Na mocy porozumienia 6 mocarstw w listopadzie Iran uzyskał złagodzenie sankcji obowiązujących od lat 70. na okres 6 miesięcy, zaczynając od stycznia. Całkowite ich zniesienie wymagałoby kompleksowego porozumienia kończącego 10-letni spór o irański program jądrowy, który według Teheranu jest rozwijany w pokojowych celach dla sektora energetyki, a Zachód podejrzewa, że służy produkcji broni atomowej.
- Irańskie linie lotnicze będą gotowe kupować po 40 samolotów pasażerskich rocznie przez 10 lat, gdyby zniesiono sankcje — oświadczył tureckiemu dziennikowi „Ettelatt" szef irańskiego urzędu lotnictwa cywilnego, Ali Reza Jahangirian. Potwierdził tym samym liczbę podaną w listopadzie przez innego przedstawiciela władz Iranu.

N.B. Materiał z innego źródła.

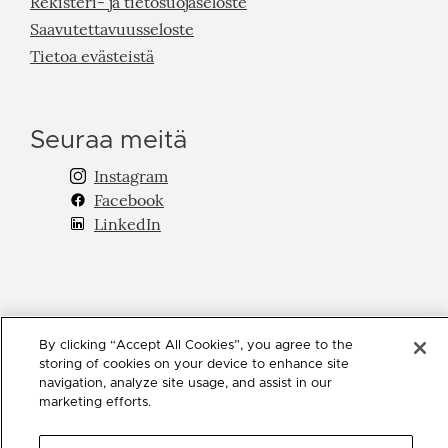
Rekisteri- ja tietosuojaseloste
Saavutettavuusseloste
Tietoa evästeistä
Seuraa meitä
Instagram
Facebook
LinkedIn
By clicking “Accept All Cookies”, you agree to the
storing of cookies on your device to enhance site
navigation, analyze site usage, and assist in our
marketing efforts.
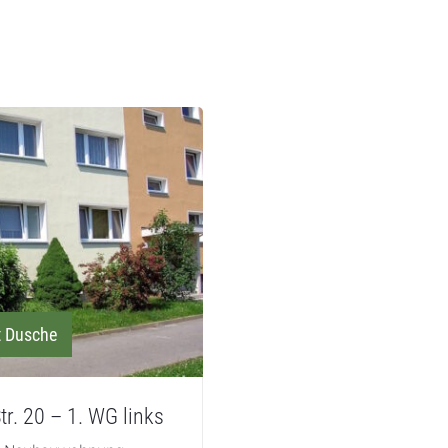
t Dusche
tr. 20 – 1. WG links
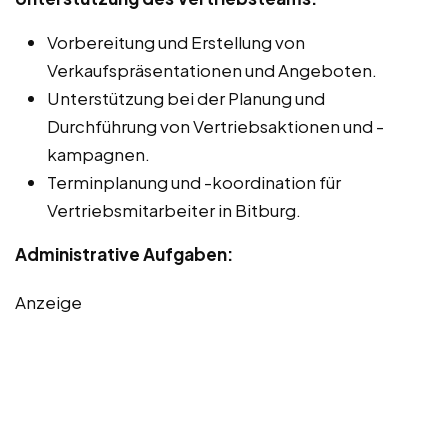
Vorbereitung und Erstellung von
Verkaufspräsentationen und Angeboten.
Unterstützung bei der Planung und
Durchführung von Vertriebsaktionen und -
kampagnen.
Terminplanung und -koordination für
Vertriebsmitarbeiter in Bitburg.
Administrative Aufgaben:
Anzeige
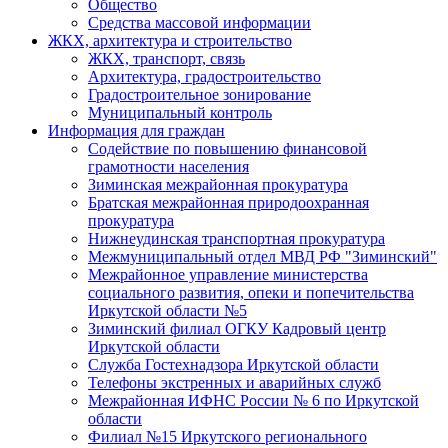
Общество
Средства массовой информации
ЖКХ, архитектура и строительство
ЖКХ, транспорт, связь
Архитектура, градостроительство
Градостроительное зонирование
Муниципальный контроль
Информация для граждан
Содействие по повышению финансовой
грамотности населения
Зиминская межрайонная прокуратура
Братская межрайонная природоохранная
прокуратура
Нижнеудинская транспортная прокуратура
Межмуниципальный отдел МВД РФ "Зиминский"
Межрайонное управление министерства
социального развития, опеки и попечительства
Иркутской области №5
Зиминский филиал ОГКУ Кадровый центр
Иркутской области
Служба Гостехнадзора Иркутской области
Телефоны экстренных и аварийных служб
Межрайонная ИФНС России № 6 по Иркутской
области
Филиал №15 Иркутского регионального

Airbus i Boeing, które w 2013 r. uzyskały zamówienia na ponad 2800 samolotów od linii lotniczych i firm leasingowych, przystąpiłyby bardzo chętnie do walki o irański rynek. Producenci samolotów regionalnych, Bombardier, Embraer i rosyjski producent Superjetów mogliby także liczyć na zamówienia od mniejszych przewoźników tego kraju. Kontrakty dostaliby z pewnością producenci silników, GE Aviation i Rolls-Royce.
Jahangirian poinformował, że z 250 irańskich samolotów cywilnych, w użytkowaniu znajduje się około 150, a reszta jest uziemiona z braku części zamiennych. — Dostaliśmy bardzo pozytywne sygnały od firm zachodnich, w tym od Boeinga i GE, o dostawach nowych części do naszych samolotów — dodał.
Bieżąca wstępna umowa pozwala na ograniczoną sprzedaż części do samolotów cywilnych i świadczenie usług Iranowi, którego flota składa się ze starych samolotów Airbusa i Boeinga. GE otrzymał zgodę resortu finałów USA na przeprowadzenie serwisu 18 silników sprzedanych Iranowi w końcu lat 70. Serwis zostanie wykonany w zakładach należących do koncernu albo w niemieckiej MTU Aero Engines.